Making new friends as an adult is not always easy. In my first few months living in London I met countless new faces, most of whom I have only seen a couple of times since then. When you’re constantly surrounded by new people, it can be difficult to feel like you can be completely yourself around them. It can make you second guess yourself and question whether you made a ‘good’ impression on them. As a chronic overthinker, I find new social situations draining, usually over analyzing everything I said or did the minute I get home. Sometimes you just want to be around people who understand you, who know where you’re coming from without you having to explain. For this reason, I have found myself reaching out to reconnect with old friends who I lost touch with, or drifted apart from over the years. One of my friends from school, who I met when I was 14, has recently come back into my life with all the joy, openness, and familiarity that I was craving. Despite having its foundations years ago, our friendship feels new in so many ways, as we catch up on the years we missed. A few months in, I can’t remember a time when we didn’t see each other.


As we move further into our twenties and everyone’s friendships begin to change, it’s so easy to compare your own to the ones that you see in other people’s perfectly curated Instagram posts; to assume that everyone else has more friends than you, spends more time with them, or is ‘better’ at maintaining their friendships than you are. As we all know by now, social media is not reality, and the friendships you see on there are likely not as perfect as they seem on the outside; even if they are, they shouldn’t be a reflection on the quality or quantity of your own friendships. There is no standard for how many friends we should have, or how much time we should spend with them. If your friendships look less like a girls’ trip to Greece and more like watching a film together in silence, that’s okay! If your friendships are less everyday catch ups and more seeing each other once a month over coffee, that’s okay too! Friendship is what you make it, and each of us want and need different things from our friends. As our lives change and we move further into adulthood, so do our priorities, our plans, and our views of the future.
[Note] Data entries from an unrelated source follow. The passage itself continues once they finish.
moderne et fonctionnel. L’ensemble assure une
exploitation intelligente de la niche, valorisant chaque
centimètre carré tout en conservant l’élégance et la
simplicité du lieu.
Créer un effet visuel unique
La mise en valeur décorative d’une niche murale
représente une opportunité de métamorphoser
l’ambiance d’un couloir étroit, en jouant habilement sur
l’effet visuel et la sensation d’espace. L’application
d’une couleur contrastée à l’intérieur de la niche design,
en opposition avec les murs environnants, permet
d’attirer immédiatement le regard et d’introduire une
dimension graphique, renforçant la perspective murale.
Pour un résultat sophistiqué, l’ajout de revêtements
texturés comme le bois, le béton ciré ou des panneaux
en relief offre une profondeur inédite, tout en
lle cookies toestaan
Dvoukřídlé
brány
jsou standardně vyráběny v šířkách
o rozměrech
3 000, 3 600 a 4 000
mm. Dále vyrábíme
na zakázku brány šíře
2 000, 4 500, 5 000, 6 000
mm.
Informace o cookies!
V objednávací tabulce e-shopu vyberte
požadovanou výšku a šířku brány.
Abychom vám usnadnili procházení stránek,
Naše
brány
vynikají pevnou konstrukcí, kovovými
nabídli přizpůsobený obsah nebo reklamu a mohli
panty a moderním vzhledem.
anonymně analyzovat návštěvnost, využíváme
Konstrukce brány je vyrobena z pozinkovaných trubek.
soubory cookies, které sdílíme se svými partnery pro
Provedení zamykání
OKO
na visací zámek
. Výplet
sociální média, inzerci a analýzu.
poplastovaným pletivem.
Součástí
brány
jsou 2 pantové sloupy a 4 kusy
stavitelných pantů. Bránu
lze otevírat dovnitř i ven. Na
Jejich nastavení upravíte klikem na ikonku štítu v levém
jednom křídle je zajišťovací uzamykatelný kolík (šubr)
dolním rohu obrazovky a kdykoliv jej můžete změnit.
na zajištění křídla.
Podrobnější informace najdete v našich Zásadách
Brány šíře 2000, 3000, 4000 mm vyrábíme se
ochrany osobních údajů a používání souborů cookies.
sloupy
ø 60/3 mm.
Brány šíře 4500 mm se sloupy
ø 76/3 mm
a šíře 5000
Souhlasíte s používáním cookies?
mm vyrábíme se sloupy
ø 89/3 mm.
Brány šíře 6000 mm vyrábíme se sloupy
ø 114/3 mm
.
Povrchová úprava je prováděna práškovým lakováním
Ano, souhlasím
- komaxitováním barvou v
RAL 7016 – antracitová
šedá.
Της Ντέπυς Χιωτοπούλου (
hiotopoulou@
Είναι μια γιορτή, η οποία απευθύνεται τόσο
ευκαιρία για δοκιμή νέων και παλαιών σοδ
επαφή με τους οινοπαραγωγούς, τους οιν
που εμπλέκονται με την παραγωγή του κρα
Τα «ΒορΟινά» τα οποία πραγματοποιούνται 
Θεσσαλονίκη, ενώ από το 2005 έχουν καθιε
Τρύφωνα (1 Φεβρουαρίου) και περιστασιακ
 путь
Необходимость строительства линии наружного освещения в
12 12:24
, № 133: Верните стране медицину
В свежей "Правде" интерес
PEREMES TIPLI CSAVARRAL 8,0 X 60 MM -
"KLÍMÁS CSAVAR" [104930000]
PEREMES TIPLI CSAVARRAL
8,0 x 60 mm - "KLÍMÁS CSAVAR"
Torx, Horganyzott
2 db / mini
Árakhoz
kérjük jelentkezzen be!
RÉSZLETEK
As we grow and change, so do our friendships. Unlike at school and uni when you’re thrown together almost every day and making friends is fairly easy, adult friendships require a lot more effort. It's natural to grow apart from people when you are on different paths, or at different parts in your journey; it’s not always easy to relate to someone whose life seems so different to yours. A friendship has not ‘failed’ if it doesn’t last for very long, it has simply reached a natural ending. Every friendship you have, no matter how long, teaches you something about people, about yourself, and about life. Sometimes growth can strengthen friendships, giving you new opportunities to support your friends in their own journeys, and to help them achieve their goals.


I am so aware of how lucky I am to have such incredible friendships. At risk of sounding patronizing, for those of you who are struggling with your friendships at the moment, or are finding it difficult to meet new people that you get along with, have faith. My advice is simply to be open to friendship in all its forms. Our future friends are everywhere, and we can continue nding them for many, many years to come!